# A finite potential well has depth Uo = 3.00 eV. What is the penetration distance for an electron with energy 2.50 eV? I am pretty sure that the answer is .276 nm.

The wave function of a particle near the barrier (or the "wall" of the finite potential well) is

`Psi(x) = Ae^(-alphax)`  , where

`alpha = 2pisqrt((2m(U_0 - E))/h^2)` . Here, `U_0` is the depth of the well, and m and E are the mass and the energy of the particle, respectively.
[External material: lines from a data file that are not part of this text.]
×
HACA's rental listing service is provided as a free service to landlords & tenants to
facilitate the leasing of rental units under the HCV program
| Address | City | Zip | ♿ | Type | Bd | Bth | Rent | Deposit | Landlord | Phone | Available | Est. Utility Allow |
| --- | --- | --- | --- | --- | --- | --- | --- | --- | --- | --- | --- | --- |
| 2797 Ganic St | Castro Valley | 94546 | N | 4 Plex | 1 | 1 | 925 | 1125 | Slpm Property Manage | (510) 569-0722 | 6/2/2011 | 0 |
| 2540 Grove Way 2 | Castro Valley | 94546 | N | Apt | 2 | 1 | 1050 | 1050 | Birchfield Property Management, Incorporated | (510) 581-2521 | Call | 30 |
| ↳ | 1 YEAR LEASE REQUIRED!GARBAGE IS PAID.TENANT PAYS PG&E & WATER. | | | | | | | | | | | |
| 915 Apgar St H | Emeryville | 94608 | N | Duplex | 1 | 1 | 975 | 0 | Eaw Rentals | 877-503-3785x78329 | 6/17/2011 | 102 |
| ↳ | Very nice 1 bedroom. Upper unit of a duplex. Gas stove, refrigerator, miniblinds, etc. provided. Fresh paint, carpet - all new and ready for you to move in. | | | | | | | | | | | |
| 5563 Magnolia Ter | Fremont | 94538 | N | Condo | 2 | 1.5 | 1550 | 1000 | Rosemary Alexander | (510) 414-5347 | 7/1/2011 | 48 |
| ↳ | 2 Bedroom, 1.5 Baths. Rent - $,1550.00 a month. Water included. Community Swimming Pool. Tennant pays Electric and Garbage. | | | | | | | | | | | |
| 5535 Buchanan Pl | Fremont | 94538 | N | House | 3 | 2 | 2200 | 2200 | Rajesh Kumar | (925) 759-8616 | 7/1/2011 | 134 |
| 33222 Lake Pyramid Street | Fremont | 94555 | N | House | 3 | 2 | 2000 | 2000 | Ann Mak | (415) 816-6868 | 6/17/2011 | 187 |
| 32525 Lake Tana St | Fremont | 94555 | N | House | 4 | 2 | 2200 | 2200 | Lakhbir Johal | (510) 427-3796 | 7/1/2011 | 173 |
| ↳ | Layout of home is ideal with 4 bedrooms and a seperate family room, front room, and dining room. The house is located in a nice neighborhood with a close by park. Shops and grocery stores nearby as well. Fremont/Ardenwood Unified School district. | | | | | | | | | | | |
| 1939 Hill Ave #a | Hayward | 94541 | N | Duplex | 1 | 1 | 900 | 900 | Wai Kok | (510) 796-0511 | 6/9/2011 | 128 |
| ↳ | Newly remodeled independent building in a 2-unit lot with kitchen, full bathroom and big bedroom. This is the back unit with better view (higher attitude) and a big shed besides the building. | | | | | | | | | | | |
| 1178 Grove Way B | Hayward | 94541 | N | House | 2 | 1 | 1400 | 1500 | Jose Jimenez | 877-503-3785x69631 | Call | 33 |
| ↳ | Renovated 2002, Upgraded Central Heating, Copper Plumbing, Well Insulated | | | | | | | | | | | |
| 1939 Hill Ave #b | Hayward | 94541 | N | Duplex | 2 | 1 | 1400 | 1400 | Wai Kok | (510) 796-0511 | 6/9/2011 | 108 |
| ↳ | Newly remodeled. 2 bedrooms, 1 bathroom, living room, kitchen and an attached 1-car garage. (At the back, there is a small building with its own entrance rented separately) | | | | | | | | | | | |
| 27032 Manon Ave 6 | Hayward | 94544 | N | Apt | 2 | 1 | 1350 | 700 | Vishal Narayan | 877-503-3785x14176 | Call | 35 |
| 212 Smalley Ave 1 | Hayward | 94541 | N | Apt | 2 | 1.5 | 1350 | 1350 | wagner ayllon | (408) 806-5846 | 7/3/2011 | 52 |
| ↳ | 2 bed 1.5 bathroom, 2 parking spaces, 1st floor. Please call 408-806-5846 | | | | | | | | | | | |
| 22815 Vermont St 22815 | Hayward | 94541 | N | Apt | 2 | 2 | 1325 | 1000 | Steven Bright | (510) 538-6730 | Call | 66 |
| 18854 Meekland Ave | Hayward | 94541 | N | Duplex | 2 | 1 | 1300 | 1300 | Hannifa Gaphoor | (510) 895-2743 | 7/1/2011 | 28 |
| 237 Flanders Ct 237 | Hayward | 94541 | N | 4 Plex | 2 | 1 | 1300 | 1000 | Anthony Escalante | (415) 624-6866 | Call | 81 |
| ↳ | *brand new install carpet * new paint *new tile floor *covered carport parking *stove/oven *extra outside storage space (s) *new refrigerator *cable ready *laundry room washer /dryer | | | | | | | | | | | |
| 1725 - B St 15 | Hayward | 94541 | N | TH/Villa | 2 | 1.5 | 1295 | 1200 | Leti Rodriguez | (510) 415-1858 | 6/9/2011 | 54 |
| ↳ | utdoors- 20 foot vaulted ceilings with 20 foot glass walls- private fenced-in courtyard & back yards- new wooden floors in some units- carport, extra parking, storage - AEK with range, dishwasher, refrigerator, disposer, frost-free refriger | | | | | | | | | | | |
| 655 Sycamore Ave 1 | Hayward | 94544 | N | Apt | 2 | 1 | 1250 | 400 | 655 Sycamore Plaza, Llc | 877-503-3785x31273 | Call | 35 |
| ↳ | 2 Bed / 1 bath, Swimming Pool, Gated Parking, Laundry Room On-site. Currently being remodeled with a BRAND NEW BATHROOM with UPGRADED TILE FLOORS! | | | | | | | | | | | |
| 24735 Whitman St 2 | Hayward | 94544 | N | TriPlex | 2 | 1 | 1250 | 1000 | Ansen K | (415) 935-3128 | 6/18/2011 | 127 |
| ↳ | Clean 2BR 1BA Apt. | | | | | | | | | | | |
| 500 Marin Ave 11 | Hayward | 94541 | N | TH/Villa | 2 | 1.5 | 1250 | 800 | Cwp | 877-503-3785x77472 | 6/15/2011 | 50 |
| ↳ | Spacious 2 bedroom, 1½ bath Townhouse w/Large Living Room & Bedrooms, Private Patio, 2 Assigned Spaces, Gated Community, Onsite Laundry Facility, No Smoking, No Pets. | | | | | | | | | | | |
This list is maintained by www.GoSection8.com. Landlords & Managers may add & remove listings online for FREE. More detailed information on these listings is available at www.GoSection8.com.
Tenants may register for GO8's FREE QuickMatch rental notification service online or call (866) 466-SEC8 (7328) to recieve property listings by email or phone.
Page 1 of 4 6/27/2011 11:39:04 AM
The constant `alpha` determines the penetration distance (depth), which equals `1/alpha` . This is a distance over which the wave function becomes 1/e of its initial value.

In the given problem, the particle is an electron with the mass`m_e = 9.1*10^(-31) kg=0.5 (MeV)/c^2`

and the energy E = 2.5 eV.

The penetration depth is then

`1/alpha = h/(2pisqrt(2m_e(U_0 - E)))`

= `(ch)/(2pisqrt(2*0.5*10^6 eV (3 eV - 2.5 eV))) = (3*10^8*4.14*10^(-15) eVs)/(2pisqrt(0.5*10^6))=2.8*10^(-10) m`

This is the same as 0.28 nm, which approximately equals your answer. The discrepancy might be due to my rounding the Planck's constant (I used 4.14*10^(-15) eV*s instead of 4.136*10^(-15) eV*s.)